[
International Worm Meeting,
2021]
Functional and morphological parallels to the intestines of humans, as well as the variety of microbes that make up its natural microbiome, have led to the emergence of C. elegans as a model system to study host-microbe interactions in vivo. Through ecological sampling, we have identified three bacterial species that bind longitudinally to the intestinal epithelial cells of Caenorhabditis isolates. DIC microscopy imaging reveals these adhering bacteria bind in a hair-like pattern along the intestinal wall. We were interested in whether these bacteria had any effects on host fitness when monocolonized in the C. elegans lumen. Interestingly, we found adherent bacteria 1 (LUAb1), negatively affects the life span and brood size of C. elegans, whereas the two others, adherent bacteria 2 and 3 (LUAb2 and LUAb3), have a neutral effect on C. elegans fitness and are best classified as commensal bacteria. We conducted 16s rRNA sequencing by extracting worm intestines, conducting PCR with universal bacterial primers, and Sanger sequencing of the amplicon. This approach revealed all three bacterial isolates to be novel. LUAb1 and LUAb3 belong to the Enterobacteriaceae family, whereas LUAb2 belongs to the Alphaproteobacterial class. Fluorescence in situ hybridization (FISH) probes were designed to these three bacterial strains to allow for visualization in the intestines. We found LUAb1 colonized nearly 90% of the anterior-posterior intestinal length in more than 90% of the population. Although LUAb2 and LUAb3 colonized the intestines of the worm less than 90% of the intestinal length, the frequency of colonization is the same. Moreover, LUAb3 is the only strain currently culturable in vitro. Whole genome sequence of LUAb3 revealed it is not a new species, but rather a Gram-negative bacterium Lelliottia jeotgali.

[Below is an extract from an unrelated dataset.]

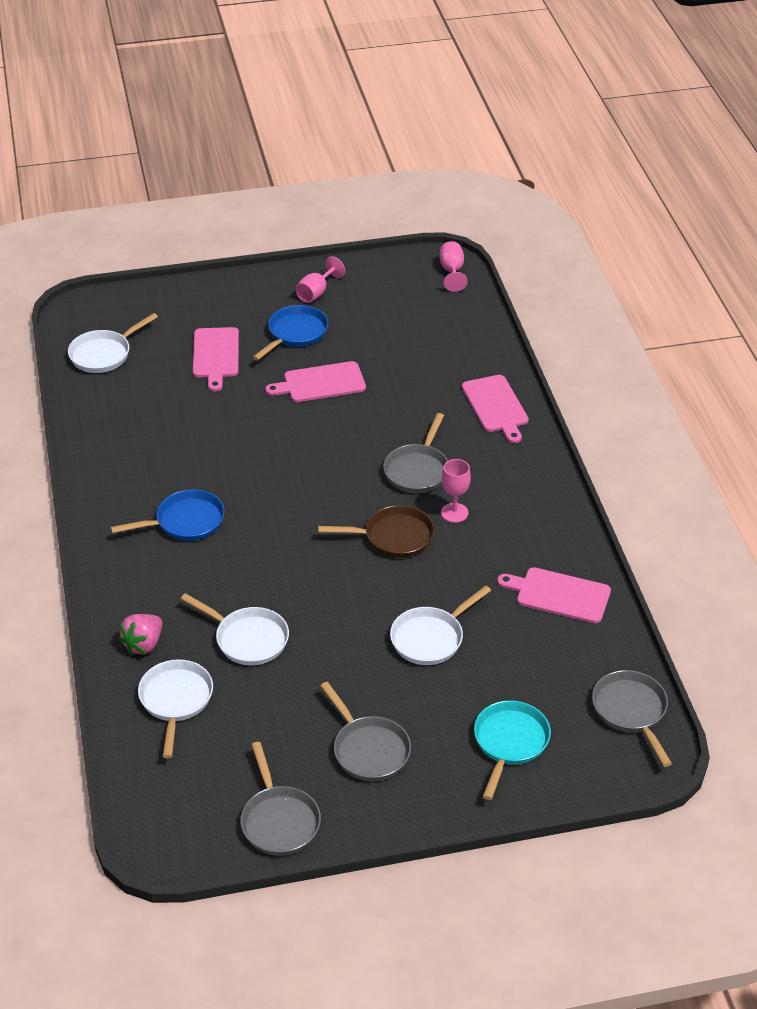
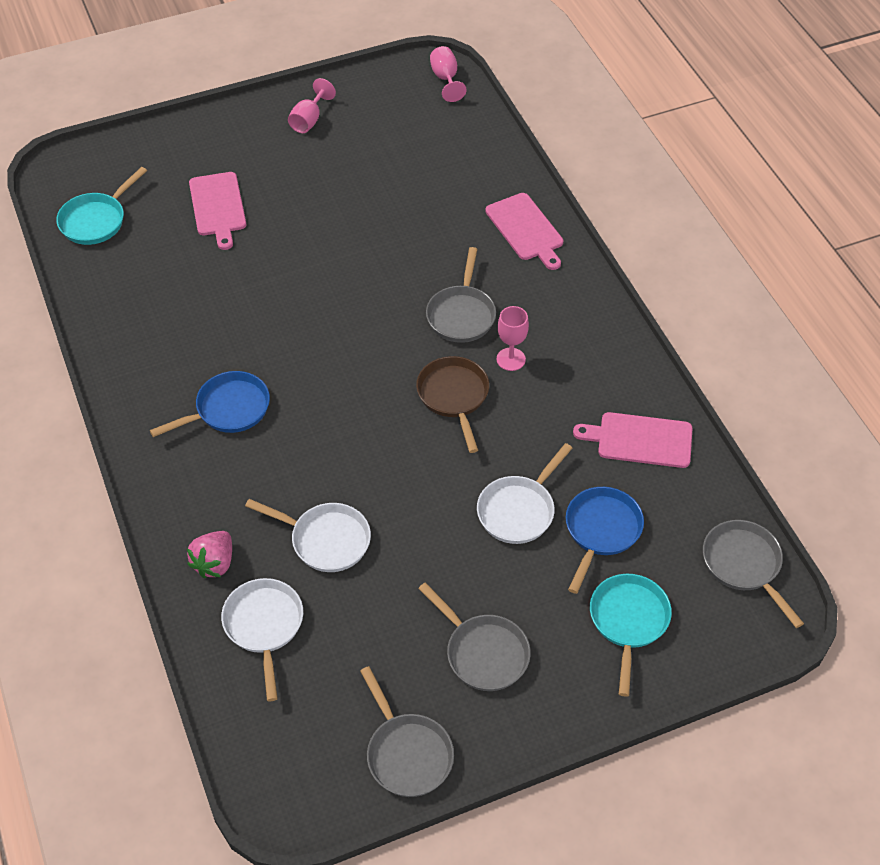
camera: 10 degrees left, 10 degrees up
white pan [68,313,158,373] -> turquoise pan [56,167,147,245]
blue pan [253,305,328,361] -> blue pan moved to [566,487,644,594]
pink cutting board [265,361,366,402] -> none
brown pan [318,505,434,558] -> brown pan turned 90 degrees counterclockwise [416,356,489,453]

Absent from the complete L. jeotgali genome sequence, however, was a plasmid encoding a Type IV secretion system, pilins, and adhesins found in LUAb3. We plan to investigate if this plasmid facilitates adherence in the C. elegans lumen. To summarize, we have found three bacterial isolates that exhibit a directional binding phenotype in the intestinal epithelium of C. elegans. We plan to elucidate the host and bacterial receptors that facilitate this adherence mechanism through a forward genetic screen in C. elegans. This research could expand our current understanding of the C. elegans microbiome and inform host-microbe interaction studies in other animals.